When Jessica Jackley addresses the participants of the International Business Symposium Nov. 15, she will speak with the authority and optimism of a founder of the successful microlending enterprise, KIVA, which has facilitated more than $1 billion in person-to-person loans for small-business owners in the world’s poorest economies. By combining a passion for disrupting inequitable systems and for serving the underserved—along with asking deep, revealing questions of themselves—the next generation of social entrepreneurs can give life to their own greater-good ventures.
Jackley’s three essential questions for socially conscious entrepreneurs:
1. What really, genuinely motivates me?
“We are all motivated by different currencies. It’s good to be aware of what those are for you. For me, money isn’t at the top; flexibility, autonomy, working on projects I believe in, working with people I adore, having influence on issues that matter—those are important to me,” she said.
2. What has changed?
As an enterprise takes shape, matures and grows, she said, it’s crucial to ask and re-ask if its focus needs to shift.
“Even if your solution was a perfect fit yesterday, something may have changed that requires adjusting your solution today. The organizations that stay relevant over time are ones that continually examine their assumptions and their landscape.

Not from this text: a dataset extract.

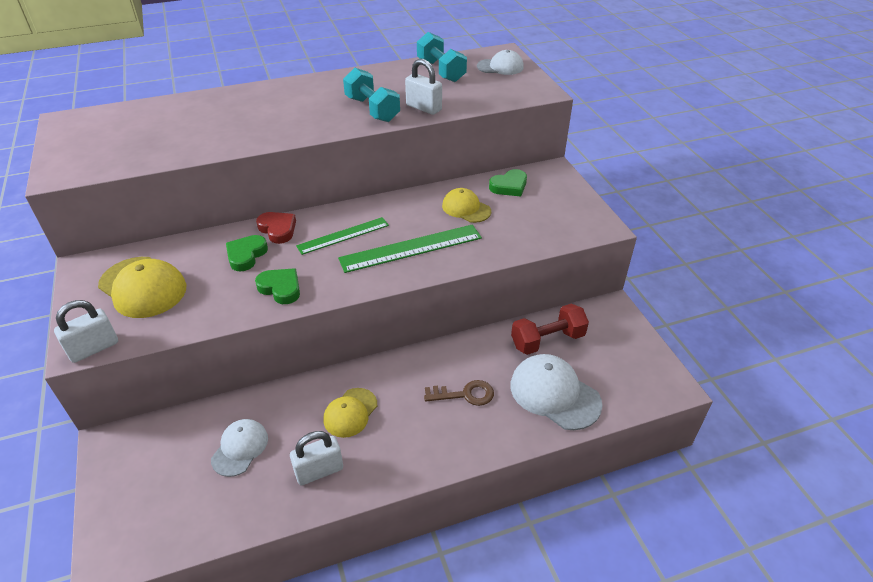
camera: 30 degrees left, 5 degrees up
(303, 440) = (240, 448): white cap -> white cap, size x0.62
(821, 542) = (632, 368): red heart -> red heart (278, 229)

They are able to learn constantly and incorporate new insights into what they offer the world.”
This is especially true when faced with failures, which Jackley reframes as “unexpected outcomes.”
“When I face a setback, I ask myself, ‘What did I—or my customers or my team—do differently than I expected or wanted?’ Rewinding a bit and looking closely at what I thought was true, but turned out not to be, helps me learn and plan better for the future.”
3. Where did we start?
Jackley often works with established all-profit companies who want to increase their social impact. She recommends they start at the beginning, with their story of origin, to rediscover that animating force of initial motivation.
“Founding stories, and more important the values that drove the ideas that launched the venture, can be an inspiring place to rediscover what an organization stands for. Once those values are brought again to the surface, and hopefully recommitted to, there are often really clear options for action.”
For established companies seeking to add social justice, sustainability, education, healthcare or economic empowerment to their corporate culture and reach, this might mean adjusting how business is done internally. Or, Jackley said, the established company might ask itself if the better option is partnering with external organizations to champion the values they rediscover in their founding stories.
Jackley’s questions are timely for Lynn students and symposium participants. Millennials, more than any generation before them, either are involved in social entrepreneurship or dream of starting up a socially conscious enterprise of their own. According to a study in Entrepreneur magazine, more than 70 percent of young professionals want to do work that makes a direct social impact.
What makes a new venture “social entrepreneurship”? It’s a loose definition. Some are nonprofits. Some are for-profit companies for whom giving back is essential to their business plans, and some are hybrids. Many, like KIVA, rely on internet networking and crowdsourcing, allowing entrepreneurs to reach those in need even thousands of miles away.
Jackley’s symposium presentation “Doing the Most with the Least: Inspiration and Wisdom from the World’s Unexpected Entrepreneurs” will draw on her 2015 book, Clay Water Brick. In it, she shares dozens of stories of hope, purpose and resourcefulness from the brick makers, goatherds and seamstresses whose small businesses were funded by KIVA.
Jackley appears as keynote speaker, part of the Dively Frontiers in Globalization Lecture Series, funded in part by the R.A. Ritter Foundation.